The large-scale violence let loose by the followers of Dera Sach Khand in Punjab over a group clash in a gurdwara in Vienna — in which the Dera chief was injured and a follower killed — shows that our level of tolerance has touched rock bottom. That the governments are invariably caught off guard is a sad commentary on the state of affairs. Besides arresting those responsible for the destruction in Punjab, the government must take some serious steps to prevent the recurrence of such incidents.

K.R. Srinivasan,


Indulging in arson and rioting in the name of religion is highly condemnable for no religion advocates violence in any form. Grief and anger over loss of life can be expressed in a peaceful manner. Religious leaders have an important role in reining in protesters. Damage to public property should not be tolerated.

The government should put down violence with an iron hand. Holding the government machinery and the public to ransom in the name of protest is inexcusable.

Nirmala Narayanan,


The violence that followed the Vienna incident showed that religion has not taught us values yet. The damage caused to property and life is unfortunate.

The protesters should realise that we harm only our development when we resort to violence to express our resentment. All religions preach non-violence and peace.

Athisii Kayina,

New Delhi

Whether or not violence is against the tenets of all religions is not the issue. Acts of vandalism are anti-social and cannot be tolerated. Unfortunately, politicians of all hues seem to view such disturbances with indulgence, instead of ensuring that they do not occur.

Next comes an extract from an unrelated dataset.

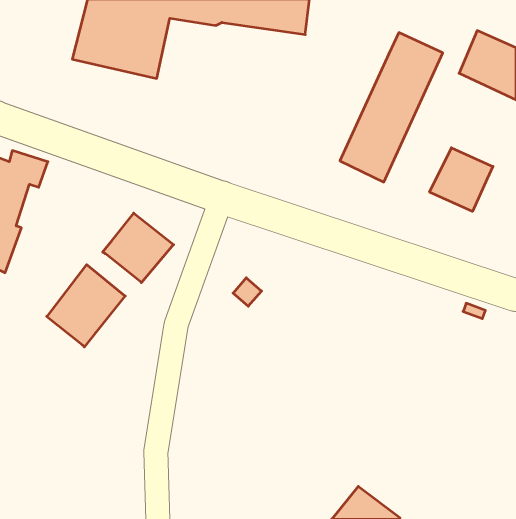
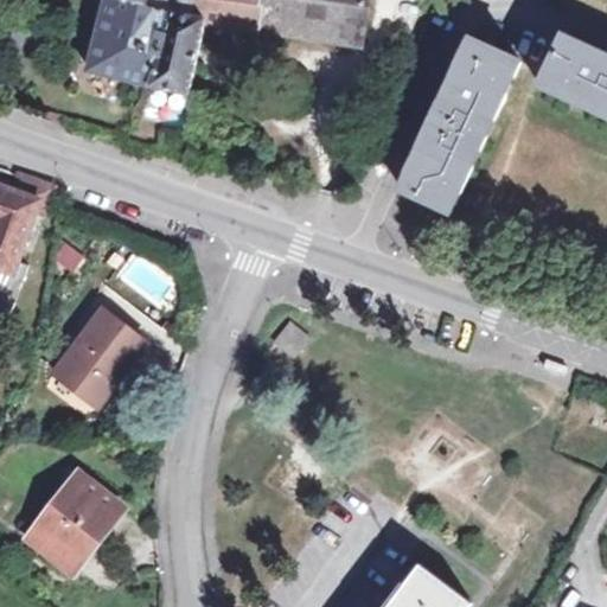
building: [430,148,493,211] -> none
building: [103,213,174,283] -> none
building: none -> [28,472,122,571]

Even if it takes a few years, an action plan backed by law that allows the police to shoot at sight rubber bullets on protesters, without waiting for orders, should be evolved.

G.R. Jagannadh,

Spokane, Washington

The picture of people stranded in the Jalandhar railway station due to the violence (May 27) showed how pathetic their condition was. What a waste of human resource and time! The destructive method adopted by the Dera followers to protest the attack on their leaders is condemnable.

Ankit Kumar,


How is the common man in Punjab to blame for the killing of Sant Rama Nand in Vienna? Why should police stations, the railways and highways come under attack? The followers of the Dera Sach Khand cannot vent their ire on innocent people for an act perpetrated by the Khalistan Zindabad Force, a terror outfit. What did they achieve by resorting to violence? Did it have any effect on the KZF?

J.P. Reddy,


Can India afford such destruction when a majority is in the grip of poverty? The Punjab government, it appears, took time to act.

Noor Mohammad,


It is the politicians who are to blame for the violence in Punjab. They have promoted deras for creating vote banks. The cause for the rise of the dera culture among Sikhs is the failure of the clergy to get rid of caste-based social classifications. It has been disallowing the suppressed social classes, including women even if they belong to the so-called ‘upper’ castes, from getting equal status and performing religious rites.

Balvinder Singh,


I thought casteism was part of the Hindu religion alone. It is now apparent that it exists among the Sikhs too. Many social reformers, fed up of the caste system, branched out and founded new religions and orders. But unfortunately, the practice continues to exist.

J.S. Acharya,


The people of Punjab were made to suffer for no fault of theirs. The acts of arson, I am sure, were not the work of those aggrieved over the attack in the Vienna gurdwara but that of hooligans and anti-social elements. It is not known how the destruction of public property will remedy the situation. The government should put down the perpetrators of violence with a heavy hand.

G. Ramachandran,


It is distressing that large-scale violence erupted in Punjab in response to an incident that took place in faraway Vienna. There are no two opinions that the Vienna incident should be probed and the culprits brought to justice. But why hurt India? Violence has no place in a civilised society. There are better ways to redress a wrong.